Le Casinite s'esclaffa comme si la question méritait qu'on s'en moque.

— Non, répondit-il. Elle n'est plus ta maîtresse, tu n'es plus son esclave. Tu es au crépuscule de cette existence misérable, Martin. Tymyr est la déesse des proscrits, des oubliés, de ceux qu'on a contraints à vivre en marge. Elle a des plans pour toi, qui dépassent de loin tout ce que tu as pu imaginer.

— Je n'ai jamais rien imaginé.

— Je m'en doute. Et c'est mieux. La voie est déjà tracée. Mais ce n'est pas à moi de te la dévoiler. Comme tu le sais, je sers Casin, et non sa terrible fiancée.

Martin acquiesça sans oser serrer davantage Iris contre son épaule. Ensio devait les voir, sans quoi il n'aurait pas pu les guider. Ils semblaient s'approcher du rivage nord de la ville, silhouettes de falaises abruptes sur le ciel gris. La pluie demeurait tranquille, chassée par le vent.

— Joli coup de poignet, reprit subitement Ensio. C'était la première fois ?
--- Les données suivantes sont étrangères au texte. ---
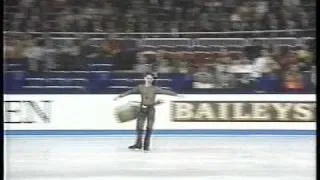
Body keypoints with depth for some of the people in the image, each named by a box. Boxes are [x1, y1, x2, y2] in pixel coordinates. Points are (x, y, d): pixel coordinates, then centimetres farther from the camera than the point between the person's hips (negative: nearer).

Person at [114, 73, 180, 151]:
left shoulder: (155, 88, 0)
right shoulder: (140, 87, 5)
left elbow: (165, 91, -5)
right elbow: (130, 91, 9)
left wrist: (176, 94, -10)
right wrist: (120, 96, 10)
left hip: (150, 109, -2)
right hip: (142, 109, 2)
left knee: (149, 127, -1)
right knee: (139, 126, -1)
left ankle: (146, 145, 6)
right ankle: (138, 144, 10)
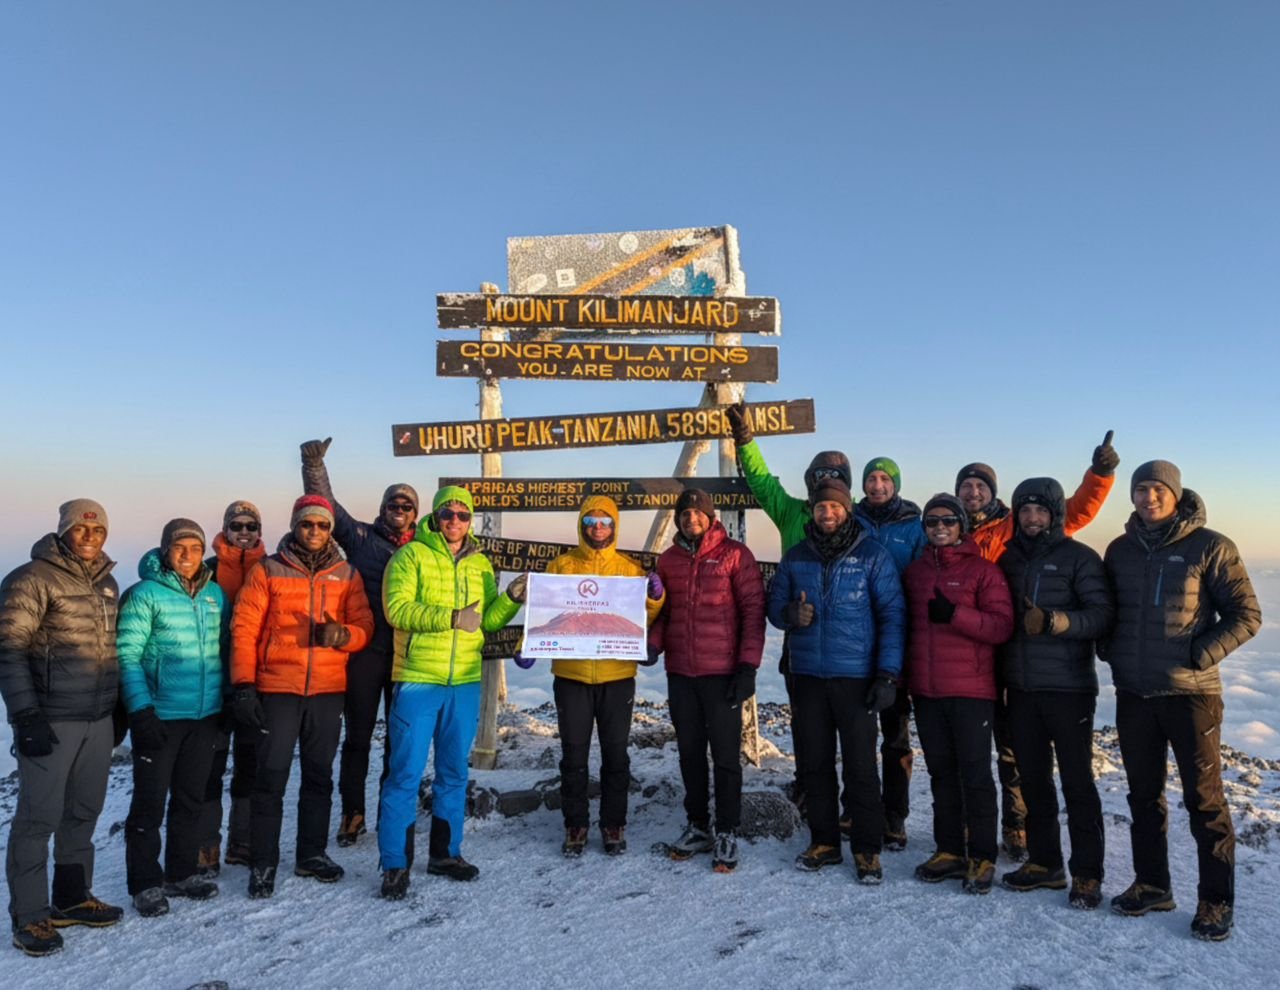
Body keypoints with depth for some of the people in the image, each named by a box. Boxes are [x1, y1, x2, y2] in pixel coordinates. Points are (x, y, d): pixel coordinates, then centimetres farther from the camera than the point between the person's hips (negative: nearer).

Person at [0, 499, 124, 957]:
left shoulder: (107, 582, 11)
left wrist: (117, 708, 18)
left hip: (98, 720, 7)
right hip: (50, 720, -7)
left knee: (84, 812, 15)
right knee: (39, 816, 0)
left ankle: (72, 899, 28)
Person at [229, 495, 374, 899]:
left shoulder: (347, 575, 7)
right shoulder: (267, 571, 1)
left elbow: (364, 627, 4)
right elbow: (243, 630, -2)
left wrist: (342, 635, -19)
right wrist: (243, 685, -9)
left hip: (328, 690, 3)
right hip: (277, 689, -2)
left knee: (319, 775, 12)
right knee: (271, 776, 0)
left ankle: (312, 853, 26)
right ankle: (263, 863, 12)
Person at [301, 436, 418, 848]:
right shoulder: (361, 536, 4)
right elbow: (326, 503, 0)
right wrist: (314, 464, -11)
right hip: (364, 651, -1)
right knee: (358, 735, 7)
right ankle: (352, 812, 22)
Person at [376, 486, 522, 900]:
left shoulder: (480, 564, 11)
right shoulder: (411, 555, -4)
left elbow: (488, 621, 9)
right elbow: (398, 609, -15)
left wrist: (511, 599, -10)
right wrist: (451, 617, -24)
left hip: (464, 683, 5)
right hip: (417, 681, -5)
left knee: (454, 771, 14)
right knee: (406, 773, 0)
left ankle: (445, 852, 28)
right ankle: (395, 863, 11)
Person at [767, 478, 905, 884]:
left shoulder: (873, 556, -3)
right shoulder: (795, 558, 8)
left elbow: (892, 615, -4)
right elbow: (775, 603, 13)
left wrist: (888, 674, -11)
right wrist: (790, 614, -11)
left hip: (856, 678, -4)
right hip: (807, 675, 4)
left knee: (860, 766, 0)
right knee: (815, 763, 11)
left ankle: (867, 850, 13)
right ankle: (824, 842, 25)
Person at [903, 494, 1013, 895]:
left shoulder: (984, 570, -3)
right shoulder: (914, 571, 12)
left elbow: (1002, 626, -9)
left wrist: (955, 614, -20)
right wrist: (901, 674, 11)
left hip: (971, 690, -5)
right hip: (926, 690, 5)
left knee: (975, 773, -1)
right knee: (941, 772, 12)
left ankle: (982, 858, 8)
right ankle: (949, 851, 21)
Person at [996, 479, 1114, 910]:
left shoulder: (1079, 557, -4)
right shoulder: (1008, 559, 12)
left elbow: (1103, 614, -12)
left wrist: (1053, 621, -26)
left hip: (1069, 689, -5)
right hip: (1021, 690, 5)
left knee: (1077, 782, 1)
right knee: (1034, 779, 12)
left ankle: (1087, 874, 12)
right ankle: (1044, 863, 25)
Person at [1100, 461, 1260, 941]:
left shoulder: (1209, 546, -7)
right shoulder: (1120, 550, 7)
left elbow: (1246, 615, -6)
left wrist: (1201, 655, -14)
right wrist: (1109, 649, 4)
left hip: (1191, 693, -4)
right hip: (1133, 693, 5)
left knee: (1204, 798, 3)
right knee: (1144, 794, 13)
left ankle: (1216, 901, 16)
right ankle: (1151, 884, 27)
— De cette manière, oui, répondit Martin avec un flegme maîtrisé.

— Tu ne manques pas de potentiel, toi non plus.

Martin sourit à l'énoncé du compliment, un masque de connivence alors qu'en son sein, l'écho de paroles similaires, prononcées par une toute autre personne, lui glaçait le coeur.

Du potentiel, oui. Mais lequel ? Celui de lutter pour préserver une flammèche entrevue, ou celui d'embrasser ces ténèbres si familières, qui l'avaient toujours accompagné ?

La barque glissa sur l'onde, fendant les rideaux glacés de l'averse, vers une destination qui, il le sentait, le forcerait à trouver une réponse définitive à ses hésitations.